I am a big KeyNote fan (and formerly a TreePad fan, too), still use it daily...  but I hate the way it and ALL other notetakers I have tried implement tables... except InfoStore.

InfoStore tables are flat file databases!  Yep, each node in the tree can be a table, with field definitions, checkboxes, picklists, sorting.  You can define and store/load table templates, too!

InfoStore also supports RTF notes and drag and drop between the hierarchy of nodes.  Autobackup.  Passwords.

InfoStore hasn't been updated in a while and is really bare-bones: the printing options are limited and there is no way to populate a picklist from a table stored in another node.  But it is very attractively designed, easy to use.

Give it a try.  If you are a hierarchical/list/note person, InfoStore is excellent.  Down with passive tables!!!!

Screenshot Captor / Re: I just want to say...
« on: February 08, 2007, 09:25 AM »
I just discovered this program.  Unbelievable mix of functionality.

The screen/palette/toolbar layouts could be (a lot) more flexible, but I can live with the way it is because the functionality is wonderful!

Thanks for it!

Drag&Drop Robot / Re: Display Issues
« on: August 03, 2006, 09:22 AM »
Is the C++ Builder RAD environment like Delphi's?  The Delphi object inspector for forms exposes AutoScroll, AutoSize, and Scaled properties.  Also, the inspector exposes Anchor properties for controls.  They work great.

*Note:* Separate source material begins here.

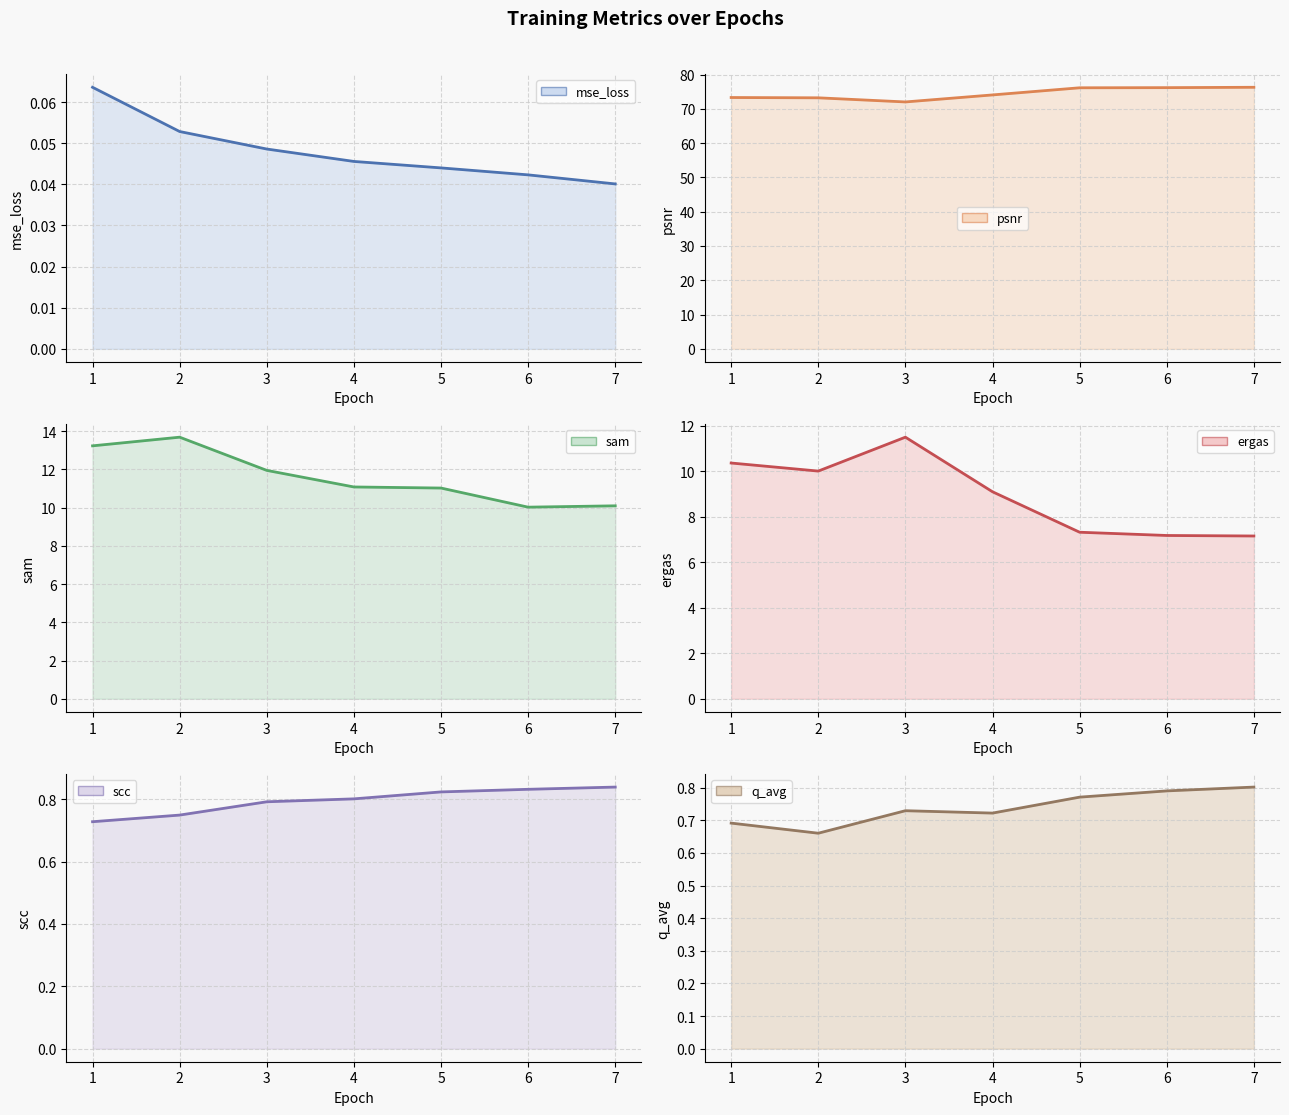

What is the maximum value shown in the chart?

76.3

When designing GUIs it is often helpful to consider a mouse selection "circle of confusion"... the area around the control which represents the mouse cursor placement error of the typical user... and size/space controls accordingly.

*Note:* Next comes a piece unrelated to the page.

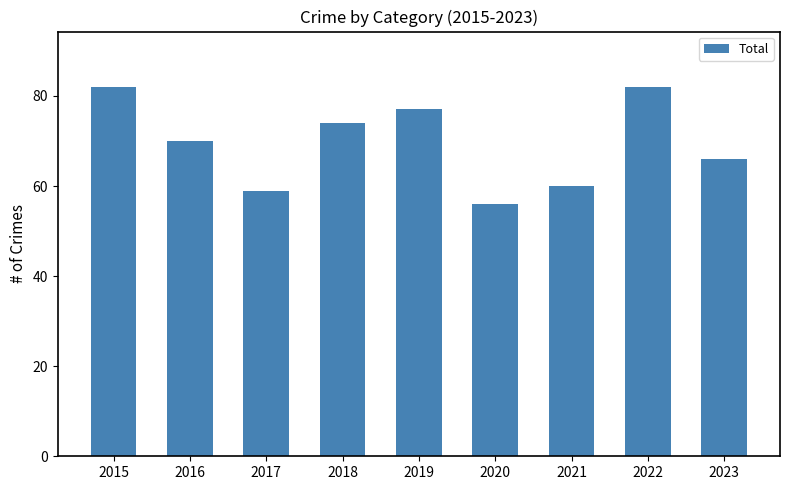

The chart shows a value of 93 at 2023. True or false?

False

Also, my own method of design is to assume that the user interacts with my software via a touch screen (no one actually does, yet).  This causes me to scale and place controls according to "fingertip" width. 

But how to estimate fingertip widths on a display whose physical dimensions you can't know in advance?

Most people run their displays at or near their native resolutions, so one can make some approximate DPI assumptions based on calls to GetDeviceCaps.  For instance, the native resolution of a 17" display is typically 1024x768... few users run at 640x480 on 17" displays.  So if the vertical dimension is, say, 768, and you design for a 15"-19" display at that resolution (and always assume large display fonts and slightly oversized fingertips), your design won't be off by much in most circumstances.

Or skip all of this and use a third party scaler.  There are several VCL versions.

My 2 cents.

Drag&Drop Robot / Display Issues
« on: August 02, 2006, 12:42 PM »
Just downloaded D&DR.  Nice functionality.

Two comments: 

1. The font and or size chosen for form captions is inappropriate for my display (1920x1200, large font).  The D&DR control captions are cut off on both the right and the bottom.

For example: "Invoke on Leaf-Recursed fol" and "Redirecte" and "Reuse last file lis"

2. Furthermore the "license Key Saved" dialog cuts off the (I assume) "OK" button ABOVE the button caption.  There is enough of the button visible to click on, but only just.  I have a dialog-resizer utility that does not help expose the button.  Perhaps the "anchors" for the button control were set incorrectly in the form design.

These issues do not impair the functionality, but certainly reduced my initial impression of the quality of the software.